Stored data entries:
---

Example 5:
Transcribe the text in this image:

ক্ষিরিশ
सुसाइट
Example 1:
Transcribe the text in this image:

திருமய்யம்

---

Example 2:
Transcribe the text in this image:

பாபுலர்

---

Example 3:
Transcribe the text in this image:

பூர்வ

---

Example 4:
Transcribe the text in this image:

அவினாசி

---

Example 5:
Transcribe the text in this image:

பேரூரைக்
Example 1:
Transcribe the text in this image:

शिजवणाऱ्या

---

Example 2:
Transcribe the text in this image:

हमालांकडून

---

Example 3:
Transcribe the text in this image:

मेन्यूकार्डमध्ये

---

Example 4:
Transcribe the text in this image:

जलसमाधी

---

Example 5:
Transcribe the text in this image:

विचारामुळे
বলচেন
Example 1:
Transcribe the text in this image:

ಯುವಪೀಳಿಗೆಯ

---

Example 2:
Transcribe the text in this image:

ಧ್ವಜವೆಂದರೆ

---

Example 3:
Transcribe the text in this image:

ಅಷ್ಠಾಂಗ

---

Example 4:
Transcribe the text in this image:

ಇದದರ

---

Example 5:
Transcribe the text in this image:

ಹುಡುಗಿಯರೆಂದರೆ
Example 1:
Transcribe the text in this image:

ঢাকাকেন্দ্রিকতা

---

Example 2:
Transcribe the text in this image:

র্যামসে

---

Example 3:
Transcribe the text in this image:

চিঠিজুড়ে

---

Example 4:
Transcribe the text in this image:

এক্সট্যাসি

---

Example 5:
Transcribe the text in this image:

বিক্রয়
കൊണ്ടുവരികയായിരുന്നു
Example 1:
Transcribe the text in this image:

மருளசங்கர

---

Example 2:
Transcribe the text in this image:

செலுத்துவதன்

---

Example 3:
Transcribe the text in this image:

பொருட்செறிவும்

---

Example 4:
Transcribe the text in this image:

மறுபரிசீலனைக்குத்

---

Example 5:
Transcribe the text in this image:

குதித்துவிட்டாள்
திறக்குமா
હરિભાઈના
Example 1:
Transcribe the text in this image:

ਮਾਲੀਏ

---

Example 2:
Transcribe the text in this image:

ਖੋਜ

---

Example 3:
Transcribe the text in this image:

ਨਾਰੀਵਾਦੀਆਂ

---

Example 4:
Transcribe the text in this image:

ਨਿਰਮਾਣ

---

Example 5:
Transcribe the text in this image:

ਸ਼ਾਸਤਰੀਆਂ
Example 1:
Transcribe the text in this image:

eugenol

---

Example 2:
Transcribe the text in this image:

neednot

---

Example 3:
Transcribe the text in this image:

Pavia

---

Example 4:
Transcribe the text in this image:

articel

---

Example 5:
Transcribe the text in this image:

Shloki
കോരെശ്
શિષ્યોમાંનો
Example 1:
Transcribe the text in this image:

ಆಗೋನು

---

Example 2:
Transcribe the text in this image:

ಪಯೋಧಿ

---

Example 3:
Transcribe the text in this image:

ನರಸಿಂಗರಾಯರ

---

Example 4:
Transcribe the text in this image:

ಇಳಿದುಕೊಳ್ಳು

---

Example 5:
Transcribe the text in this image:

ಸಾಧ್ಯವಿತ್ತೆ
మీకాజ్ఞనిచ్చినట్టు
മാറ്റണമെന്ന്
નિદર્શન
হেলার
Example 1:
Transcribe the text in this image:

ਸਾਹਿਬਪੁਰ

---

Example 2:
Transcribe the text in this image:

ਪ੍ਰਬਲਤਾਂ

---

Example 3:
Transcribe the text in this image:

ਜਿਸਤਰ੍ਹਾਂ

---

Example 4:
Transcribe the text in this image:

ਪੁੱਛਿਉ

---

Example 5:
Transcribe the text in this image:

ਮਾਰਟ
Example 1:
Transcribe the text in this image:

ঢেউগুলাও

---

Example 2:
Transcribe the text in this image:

[Problem to work on]
Set out every record in full, exactly as given.

[Written answer]
---

Example 5:
Transcribe the text in this image:

ক্ষিরিশ
सुसाइट
Example 1:
Transcribe the text in this image:

திருமய்யம்

---

Example 2:
Transcribe the text in this image:

பாபுலர்

---

Example 3:
Transcribe the text in this image:

பூர்வ

---

Example 4:
Transcribe the text in this image:

அவினாசி

---

Example 5:
Transcribe the text in this image:

பேரூரைக்
Example 1:
Transcribe the text in this image:

शिजवणाऱ्या

---

Example 2:
Transcribe the text in this image:

हमालांकडून

---

Example 3:
Transcribe the text in this image:

मेन्यूकार्डमध्ये

---

Example 4:
Transcribe the text in this image:

जलसमाधी

---

Example 5:
Transcribe the text in this image:

विचारामुळे
বলচেন
Example 1:
Transcribe the text in this image:

ಯುವಪೀಳಿಗೆಯ

---

Example 2:
Transcribe the text in this image:

ಧ್ವಜವೆಂದರೆ

---

Example 3:
Transcribe the text in this image:

ಅಷ್ಠಾಂಗ

---

Example 4:
Transcribe the text in this image:

ಇದದರ

---

Example 5:
Transcribe the text in this image:

ಹುಡುಗಿಯರೆಂದರೆ
Example 1:
Transcribe the text in this image:

ঢাকাকেন্দ্রিকতা

---

Example 2:
Transcribe the text in this image:

র্যামসে

---

Example 3:
Transcribe the text in this image:

চিঠিজুড়ে

---

Example 4:
Transcribe the text in this image:

এক্সট্যাসি

---

Example 5:
Transcribe the text in this image:

বিক্রয়
കൊണ്ടുവരികയായിരുന്നു
Example 1:
Transcribe the text in this image:

மருளசங்கர

---

Example 2:
Transcribe the text in this image:

செலுத்துவதன்

---

Example 3:
Transcribe the text in this image:

பொருட்செறிவும்

---

Example 4:
Transcribe the text in this image:

மறுபரிசீலனைக்குத்

---

Example 5:
Transcribe the text in this image:

குதித்துவிட்டாள்
திறக்குமா
હરિભાઈના
Example 1:
Transcribe the text in this image:

ਮਾਲੀਏ

---

Example 2:
Transcribe the text in this image:

ਖੋਜ

---

Example 3:
Transcribe the text in this image:

ਨਾਰੀਵਾਦੀਆਂ

---

Example 4:
Transcribe the text in this image:

ਨਿਰਮਾਣ

---

Example 5:
Transcribe the text in this image:

ਸ਼ਾਸਤਰੀਆਂ
Example 1:
Transcribe the text in this image:

eugenol

---

Example 2:
Transcribe the text in this image:

neednot

---

Example 3:
Transcribe the text in this image:

Pavia

---

Example 4:
Transcribe the text in this image:

articel

---

Example 5:
Transcribe the text in this image:

Shloki
കോരെശ്
શિષ્યોમાંનો
Example 1:
Transcribe the text in this image:

ಆಗೋನು

---

Example 2:
Transcribe the text in this image:

ಪಯೋಧಿ

---

Example 3:
Transcribe the text in this image:

ನರಸಿಂಗರಾಯರ

---

Example 4:
Transcribe the text in this image:

ಇಳಿದುಕೊಳ್ಳು

---

Example 5:
Transcribe the text in this image:

ಸಾಧ್ಯವಿತ್ತೆ
మీకాజ్ఞనిచ్చినట్టు
മാറ്റണമെന്ന്
નિદર્શન
হেলার
Example 1:
Transcribe the text in this image:

ਸਾਹਿਬਪੁਰ

---

Example 2:
Transcribe the text in this image:

ਪ੍ਰਬਲਤਾਂ

---

Example 3:
Transcribe the text in this image:

ਜਿਸਤਰ੍ਹਾਂ

---

Example 4:
Transcribe the text in this image:

ਪੁੱਛਿਉ

---

Example 5:
Transcribe the text in this image:

ਮਾਰਟ
Example 1:
Transcribe the text in this image:

ঢেউগুলাও

---

Example 2:
Transcribe the text in this image:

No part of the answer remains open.